■ **Problem description**
Only the text of the records belongs in the answer, copied exactly and without pictures.

■ **Available data**
══════
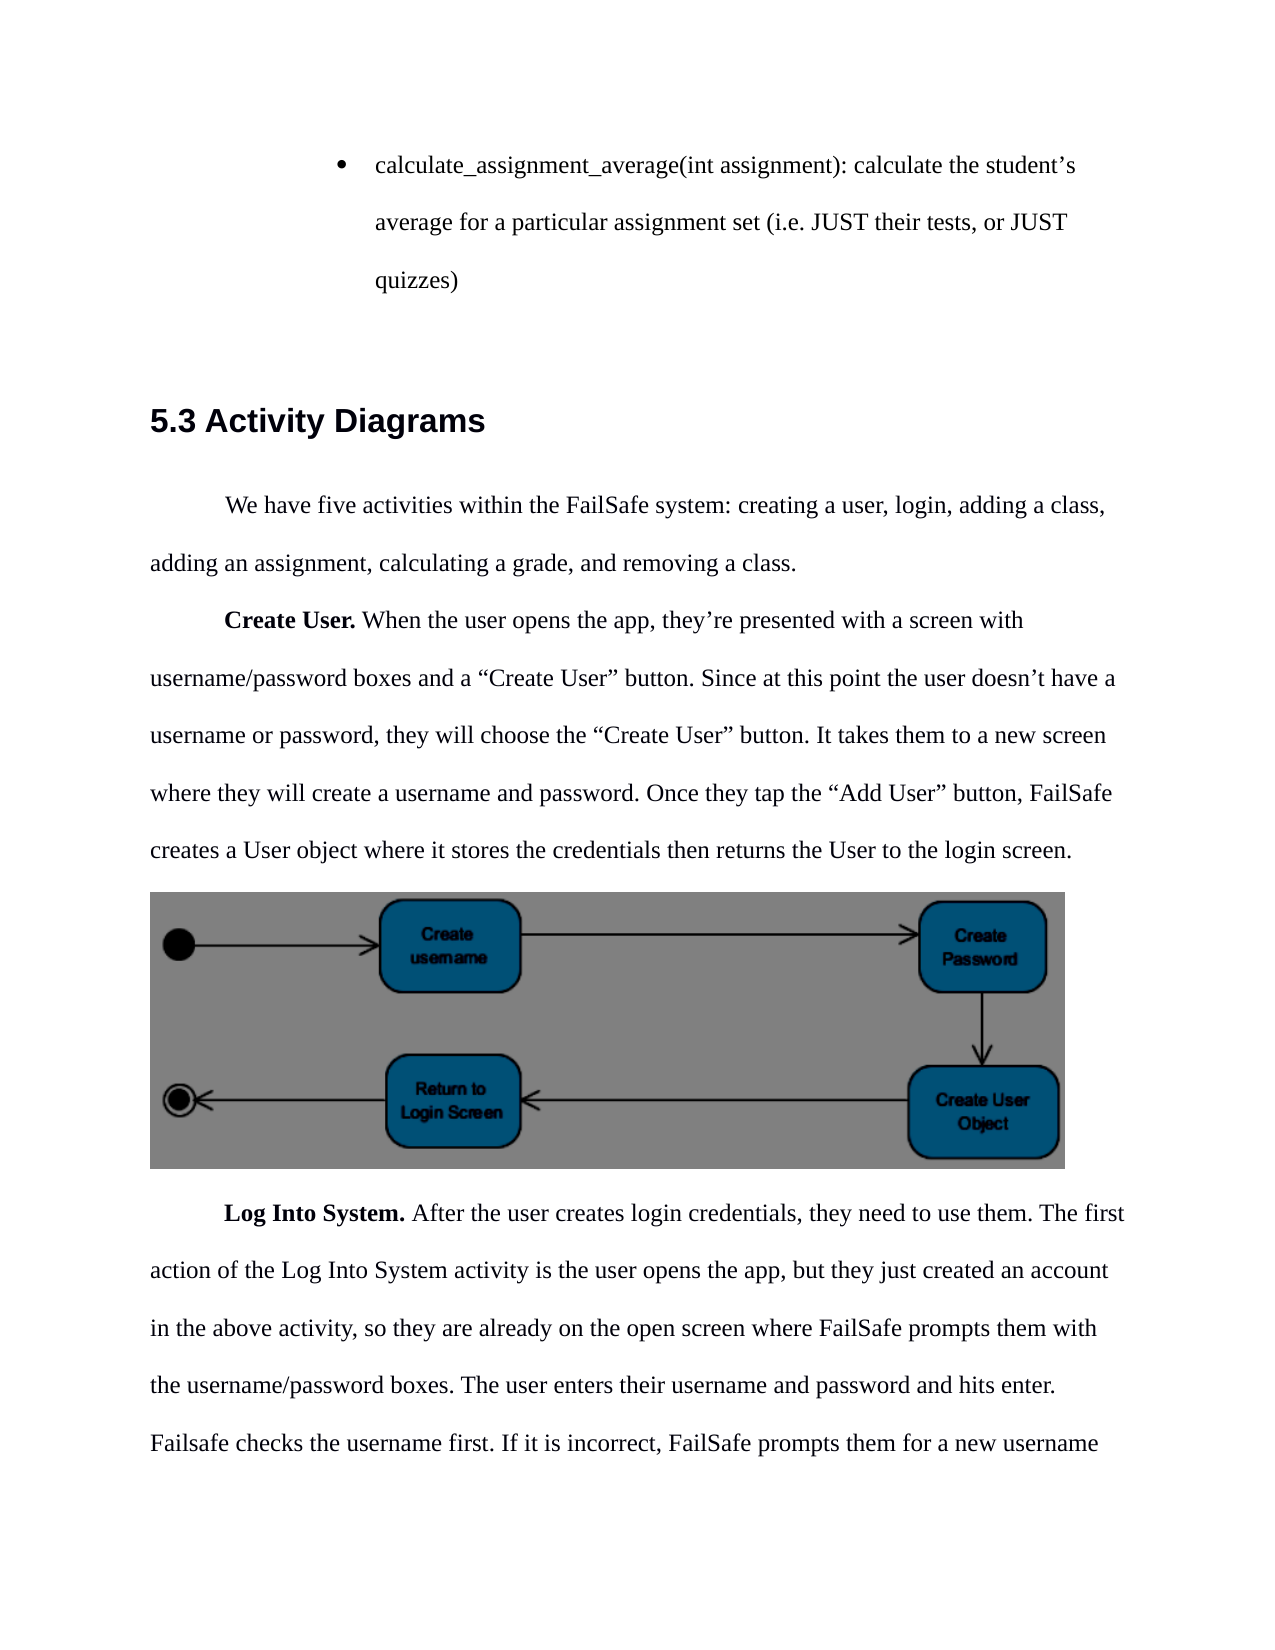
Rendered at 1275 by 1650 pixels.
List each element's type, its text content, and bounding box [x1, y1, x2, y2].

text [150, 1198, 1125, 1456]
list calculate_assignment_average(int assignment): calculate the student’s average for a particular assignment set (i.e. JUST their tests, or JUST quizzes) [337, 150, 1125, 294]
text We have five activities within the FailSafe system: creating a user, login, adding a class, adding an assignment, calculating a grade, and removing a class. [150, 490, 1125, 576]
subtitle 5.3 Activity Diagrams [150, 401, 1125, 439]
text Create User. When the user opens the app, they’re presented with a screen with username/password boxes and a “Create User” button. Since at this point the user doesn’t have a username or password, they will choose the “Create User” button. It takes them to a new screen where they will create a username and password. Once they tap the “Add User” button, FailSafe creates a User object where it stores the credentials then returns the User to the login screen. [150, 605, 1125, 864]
══════
■ **Response below**
Rendered at 1275 by 1650 pixels.
List each element's type, its text content, and bounding box [x1, y1, x2, y2].

text [150, 1198, 1125, 1456]
list calculate_assignment_average(int assignment): calculate the student’s average for a particular assignment set (i.e. JUST their tests, or JUST quizzes) [337, 150, 1125, 294]
text We have five activities within the FailSafe system: creating a user, login, adding a class, adding an assignment, calculating a grade, and removing a class. [150, 490, 1125, 576]
subtitle 5.3 Activity Diagrams [150, 401, 1125, 439]
text Create User. When the user opens the app, they’re presented with a screen with username/password boxes and a “Create User” button. Since at this point the user doesn’t have a username or password, they will choose the “Create User” button. It takes them to a new screen where they will create a username and password. Once they tap the “Add User” button, FailSafe creates a User object where it stores the credentials then returns the User to the login screen. [150, 605, 1125, 864]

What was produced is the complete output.